DIRECTIVE:
From the article on traits of successful entrepreneurs below, return word for word the part that opens with the words containing "Millionaires come in" and closes with "rest is history.".

This is from an article I wrote years ago and dusted back off to remind myself of these principles. I can't find the original, so this is from my notes and I have provided my own thoughts on each character trait.
Millionaires come in all shapes and sizes. Despite what many have been led to believe, there is no one “look” that the financially successful have. However, even though there is no specific profile into which all successful entrepreneurs fit, there are common characteristics they all seem to share:
An eye for opportunity. This is the essence of entrepreneurship: seeing a need and rushing to fill it. Often, the best ideas come from our own experiences. For example, once upon a time, someone thought to himself or herself that it would be great if they could pay for their gas at the pump. The rest is history.
An appetite for hard work. Entrepreneurs are the people who sometimes seem to rest to work while others might work to rest. They don’t spend a lot of time in community events or watching television. In the early stages of their business, they work almost maniacally. Sometimes it does not seem to be work to them because they enjoy what they are doing so much.
Self-discipline. Years ago, Dr. Dana Carson, gave me one of the best definitions of self-discipline I have heard. He defines discipline as the commitment to do what one must do as opposed to what one wants to do. Well said. As I have heard said elsewhere, “great men make sacrifices while others make excuses.” That which is easy to do is also easy not to do.
Independence. Entrepreneurship can be intensely lonely and isolating. If you are the kind of person who craves a sense of belonging and acceptance, starting your own business might not be for you. Starting a business can plunge an entrepreneur into a life of late nights, busy weekends, and solitude. An entrepreneur must be willing to walk alone and even appear the fool for a time.
Self-confidence. Entrepreneurs must have an intense belief in what they are doing. This is the quality that helps them build a team, sell partners on their ideas, convince others to help them, find customers, and attract investors. People are attracted to confidence and enthusiasm. Belief can be contagious.
Adaptability. Nothing ever goes as planned. A lasting entrepreneur has to be able to plan thoroughly, but scrap those plans and start over if the market doesn’t accept their ideas as he or she thought that it would. Adaptability also requires courage. It can be hard to change everything that you’ve planned for a long time. Successful entrepreneurs do the hard things.

DATA FOR REVIEW:
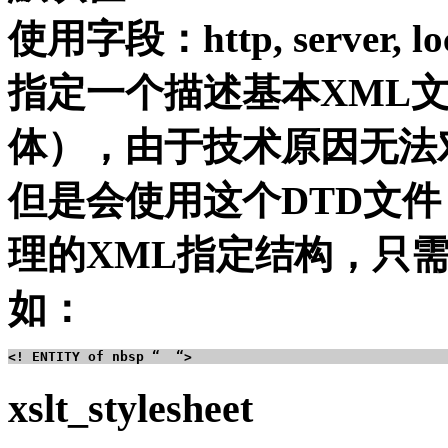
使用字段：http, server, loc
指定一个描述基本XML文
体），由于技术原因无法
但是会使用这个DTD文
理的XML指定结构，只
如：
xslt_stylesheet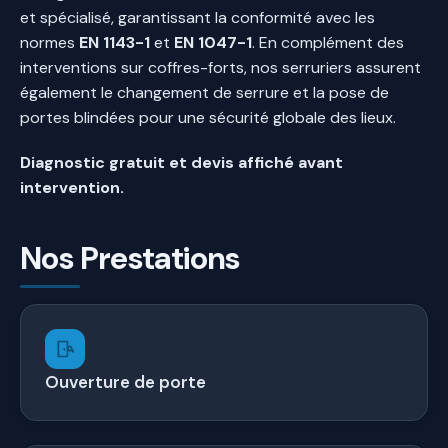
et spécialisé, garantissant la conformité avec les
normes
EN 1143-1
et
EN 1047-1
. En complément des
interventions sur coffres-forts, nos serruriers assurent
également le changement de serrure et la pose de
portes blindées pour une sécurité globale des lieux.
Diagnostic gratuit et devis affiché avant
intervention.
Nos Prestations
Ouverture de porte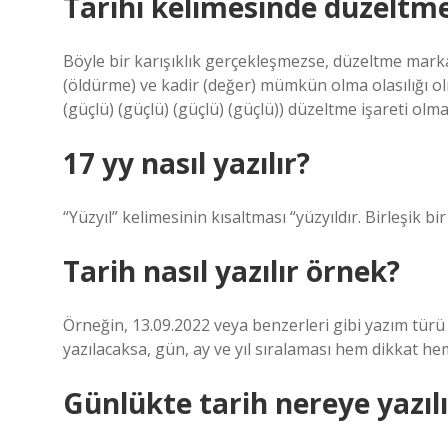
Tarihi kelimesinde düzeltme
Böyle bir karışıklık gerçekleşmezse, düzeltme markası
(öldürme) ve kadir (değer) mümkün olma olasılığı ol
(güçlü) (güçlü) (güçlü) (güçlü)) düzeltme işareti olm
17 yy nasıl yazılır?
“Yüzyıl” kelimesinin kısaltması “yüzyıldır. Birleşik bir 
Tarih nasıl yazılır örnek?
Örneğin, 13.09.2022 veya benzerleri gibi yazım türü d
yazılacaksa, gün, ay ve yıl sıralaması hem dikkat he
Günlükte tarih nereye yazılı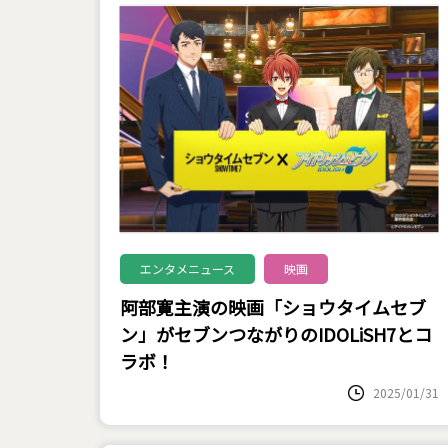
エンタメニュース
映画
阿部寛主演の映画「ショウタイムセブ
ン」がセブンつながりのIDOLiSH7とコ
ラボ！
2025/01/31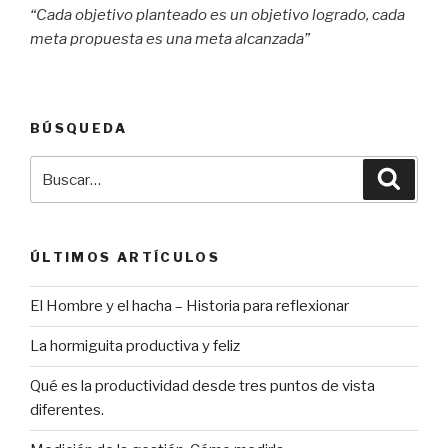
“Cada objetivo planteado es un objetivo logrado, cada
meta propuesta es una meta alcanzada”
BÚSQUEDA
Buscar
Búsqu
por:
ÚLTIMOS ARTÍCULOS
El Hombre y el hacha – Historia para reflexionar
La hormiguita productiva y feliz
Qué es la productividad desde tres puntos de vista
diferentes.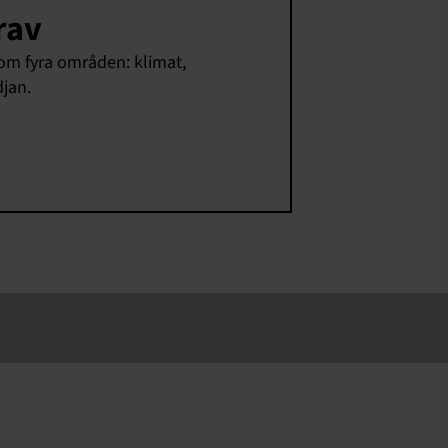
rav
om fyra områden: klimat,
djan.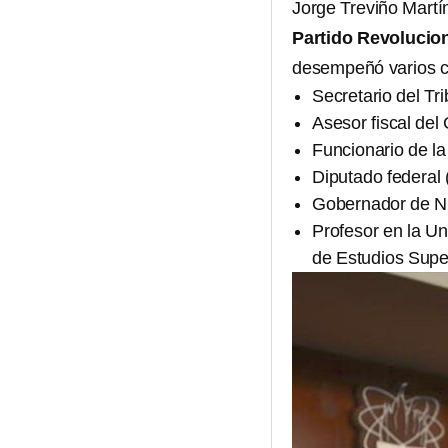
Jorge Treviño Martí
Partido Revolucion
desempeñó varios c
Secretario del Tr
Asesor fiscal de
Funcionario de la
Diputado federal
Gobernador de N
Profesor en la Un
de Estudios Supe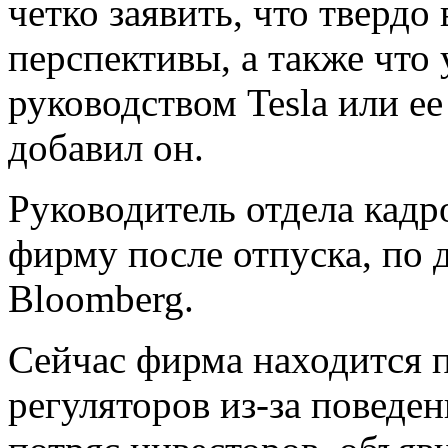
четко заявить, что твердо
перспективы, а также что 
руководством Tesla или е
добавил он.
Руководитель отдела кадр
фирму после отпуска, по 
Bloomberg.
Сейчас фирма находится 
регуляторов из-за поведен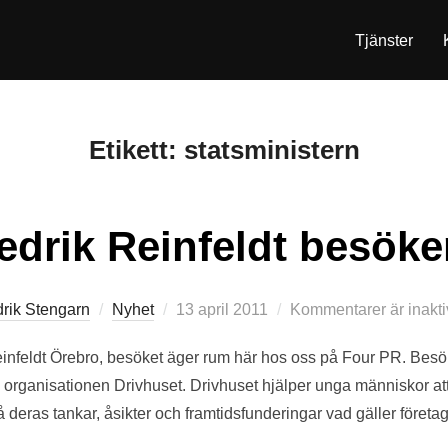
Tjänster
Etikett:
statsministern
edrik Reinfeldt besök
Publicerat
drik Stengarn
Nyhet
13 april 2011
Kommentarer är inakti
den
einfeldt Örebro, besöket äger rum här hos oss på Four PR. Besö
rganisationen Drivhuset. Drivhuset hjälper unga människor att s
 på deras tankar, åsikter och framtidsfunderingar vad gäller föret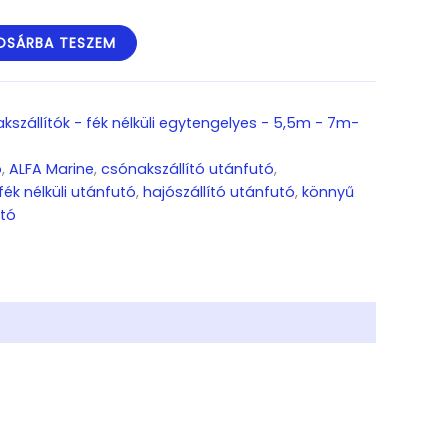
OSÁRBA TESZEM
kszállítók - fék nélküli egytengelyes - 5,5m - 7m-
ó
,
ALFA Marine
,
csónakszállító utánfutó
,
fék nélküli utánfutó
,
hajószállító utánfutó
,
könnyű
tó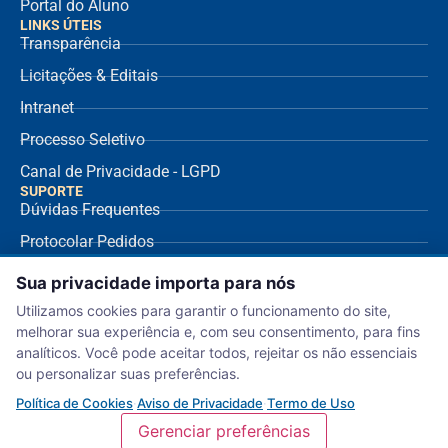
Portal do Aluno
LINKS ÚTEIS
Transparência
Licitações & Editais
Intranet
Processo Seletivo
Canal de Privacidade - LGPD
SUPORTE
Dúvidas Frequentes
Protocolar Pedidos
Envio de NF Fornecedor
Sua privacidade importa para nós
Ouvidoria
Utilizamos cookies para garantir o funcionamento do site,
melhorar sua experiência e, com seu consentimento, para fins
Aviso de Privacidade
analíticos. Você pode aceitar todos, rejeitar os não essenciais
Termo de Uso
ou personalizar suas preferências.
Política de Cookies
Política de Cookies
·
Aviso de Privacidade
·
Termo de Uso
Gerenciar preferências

RESPONSE:
Millionaires come in all shapes and sizes. Despite what many have been led to believe, there is no one “look” that the financially successful have. However, even though there is no specific profile into which all successful entrepreneurs fit, there are common characteristics they all seem to share:
An eye for opportunity. This is the essence of entrepreneurship: seeing a need and rushing to fill it. Often, the best ideas come from our own experiences. For example, once upon a time, someone thought to himself or herself that it would be great if they could pay for their gas at the pump. The rest is history.